Marks did not respond to this particular note, but "ME*THINKS" turned into "METHINKS" in later drafts, and section III-F-2 of the published article addresses a (1,2)-ES [evolution strategy; sometimes it's instead "EA" for "evolutionary algorithm"] solving a restricted form of the problem solved by the Weasel program. Furthermore, section III-F-3 deals with the closely related (1+1)-ES.

It's not plausible, I think, that Marks ignored my note - he's responded to others since - and that he and Dembski subsequently happened to think of analyzing the evolutionary algorithms. The article neither gives the established names of the algorithms nor cites prior analyses in the literature. You have a good idea now of why I consider this to be academic misconduct.

Thursday, October 1, 2009

Never look a gift weasel in the mouth

At least ten years ago, William Dembski misunderstood the description of the Weasel program in Richard Dawkins' 1986 book The Blind Watchmaker. (Take it from an experienced teacher of computer science: Some mathematicians cannot think algorithmically.) Many people have tried to persuade him that there is only one reasonable reading in the context of a book on biological evolution. His response has been to ignore context, and to play up ambiguity in his attempts to save face.

Now Dembski reports that "Oxfordensis" emailed him two Weasel programs, claiming that Dawkins ran Weasel1 in preparing the book, and Weasel2 for a demonstration in a 1987 TV show based on the book.
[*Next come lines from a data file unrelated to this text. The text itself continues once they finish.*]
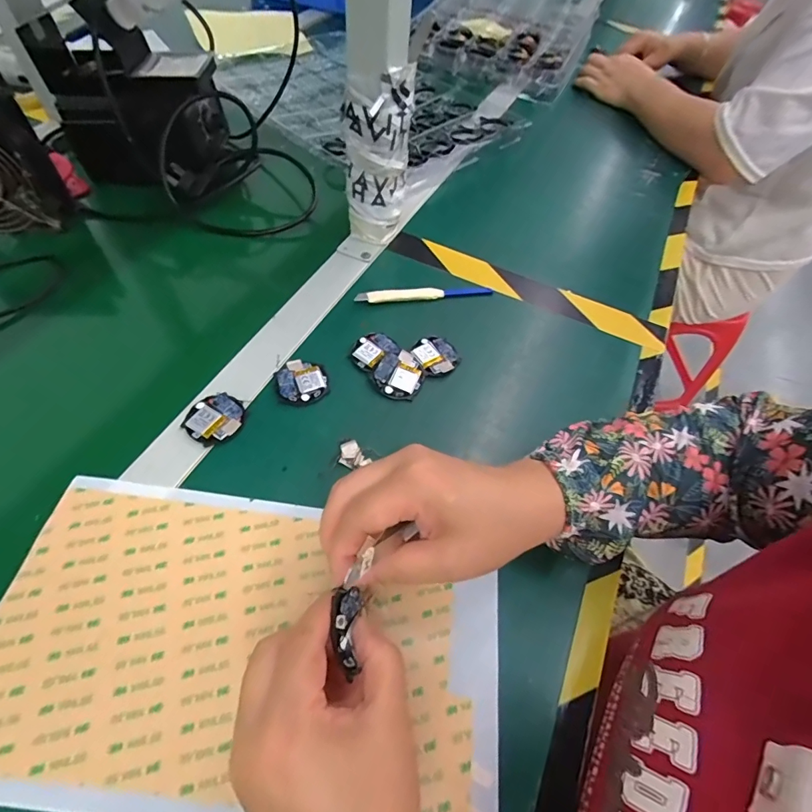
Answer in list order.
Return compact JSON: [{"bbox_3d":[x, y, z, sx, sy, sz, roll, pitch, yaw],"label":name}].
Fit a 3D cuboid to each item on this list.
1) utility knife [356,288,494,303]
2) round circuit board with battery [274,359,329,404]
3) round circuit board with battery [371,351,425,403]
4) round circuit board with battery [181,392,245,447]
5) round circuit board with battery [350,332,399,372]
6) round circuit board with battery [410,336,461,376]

The programs accord well with Dembski's misconceptions, so he has posted gelatinous "analysis" leading to the conclusion that "unless further evidence is presented, ... the single-mutation algorithm implemented by WEASEL1 is the one used by Dawkins in TBW."
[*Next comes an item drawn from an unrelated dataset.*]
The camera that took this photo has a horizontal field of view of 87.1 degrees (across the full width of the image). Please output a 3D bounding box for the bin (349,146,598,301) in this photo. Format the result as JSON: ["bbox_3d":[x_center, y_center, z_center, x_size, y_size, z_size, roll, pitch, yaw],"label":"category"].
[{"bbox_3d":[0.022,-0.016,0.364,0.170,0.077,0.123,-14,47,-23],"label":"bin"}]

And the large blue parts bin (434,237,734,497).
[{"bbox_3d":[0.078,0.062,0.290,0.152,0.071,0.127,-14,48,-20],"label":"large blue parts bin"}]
I will save for another day the details of how Dembski got himself speared by looking a gift weasel in the mouth. Suffice it to say that both programs are easy to model formally as Markov chains, and that I, unlike Dembski and his colleagues at the Evolutionary Informatics Lab, actually bothered to do the math. (Furthermore, I translated the Weasels from Pascal to C++, and cross-checked my models and programs.) Dawkins gives an example run in which the number of correct characters in the parent goes from 3 to 22 in 19 generations. Dembski is perfectly happy to say that this is what we would expect from Weasel1. In fact, the probability that the program improves the parent so quickly (as quickly as it possibly can) is just .037.
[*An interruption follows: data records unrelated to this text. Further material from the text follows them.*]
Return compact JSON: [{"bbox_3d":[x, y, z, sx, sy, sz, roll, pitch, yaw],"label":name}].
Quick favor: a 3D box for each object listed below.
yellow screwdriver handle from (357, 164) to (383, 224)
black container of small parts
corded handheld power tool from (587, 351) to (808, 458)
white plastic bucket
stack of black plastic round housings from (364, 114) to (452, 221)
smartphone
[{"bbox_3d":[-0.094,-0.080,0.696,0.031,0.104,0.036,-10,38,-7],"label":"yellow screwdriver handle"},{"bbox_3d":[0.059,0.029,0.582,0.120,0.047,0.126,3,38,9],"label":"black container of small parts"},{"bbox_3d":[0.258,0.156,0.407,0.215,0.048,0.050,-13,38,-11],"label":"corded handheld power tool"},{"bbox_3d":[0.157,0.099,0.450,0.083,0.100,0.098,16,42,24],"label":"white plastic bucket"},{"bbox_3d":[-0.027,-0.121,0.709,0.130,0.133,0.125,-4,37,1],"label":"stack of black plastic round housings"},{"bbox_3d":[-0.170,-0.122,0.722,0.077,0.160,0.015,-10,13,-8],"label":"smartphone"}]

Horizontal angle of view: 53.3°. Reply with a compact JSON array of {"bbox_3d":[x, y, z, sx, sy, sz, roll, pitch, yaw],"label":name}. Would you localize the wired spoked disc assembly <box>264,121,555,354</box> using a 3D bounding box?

It is quite unlikely that Dawkins used Weasel1 in preparing his book. The probability that a Weasel program like that described in Wikipedia (200 offspring per generation, mutation rate of .05) goes from 3 to 12 correct characters in generations 1 to 10, and from 12 to 22 correct characters in generations 10 to 20, is in the range of .05 to .06. (I am working on a Markov model that will yield a precise probability.) The likelihood of the conventional Weasel program, though low, is greater than that of the apocryphal Weasel1.

We cannot regard "Oxfordensis" as a reliable source of information on the program(s) Dawkins used. Thus, even though 32% of Weasel2 runs obtain the target sentence as quickly as the run in the TV show does, we must worry about a hoax. I will have more to say later as to whether a conventional Weasel program is more likely than Weasel2 to yield the run in the TV show.

Technical Details

Markov model source code: main.cpp. Modify constants according to comments, compile, and run. IOU a LaTeX document explaining the math behind the code.

Output files: weasel1.txt, weasel1-TBW.txt, weasel2.txt [8 MB]. The long lines of numbers give the probabilities of having 0 characters correct, 1 character correct, ..., and 28 characters correct after the specified number of transitions. In the "TBW" output, the initial state corresponds to generation 1, not generation 0 as in the other outputs. Thus 9, 19, and 42 transitions yield the probability distributions for generations 10, 20, and 43, respectively.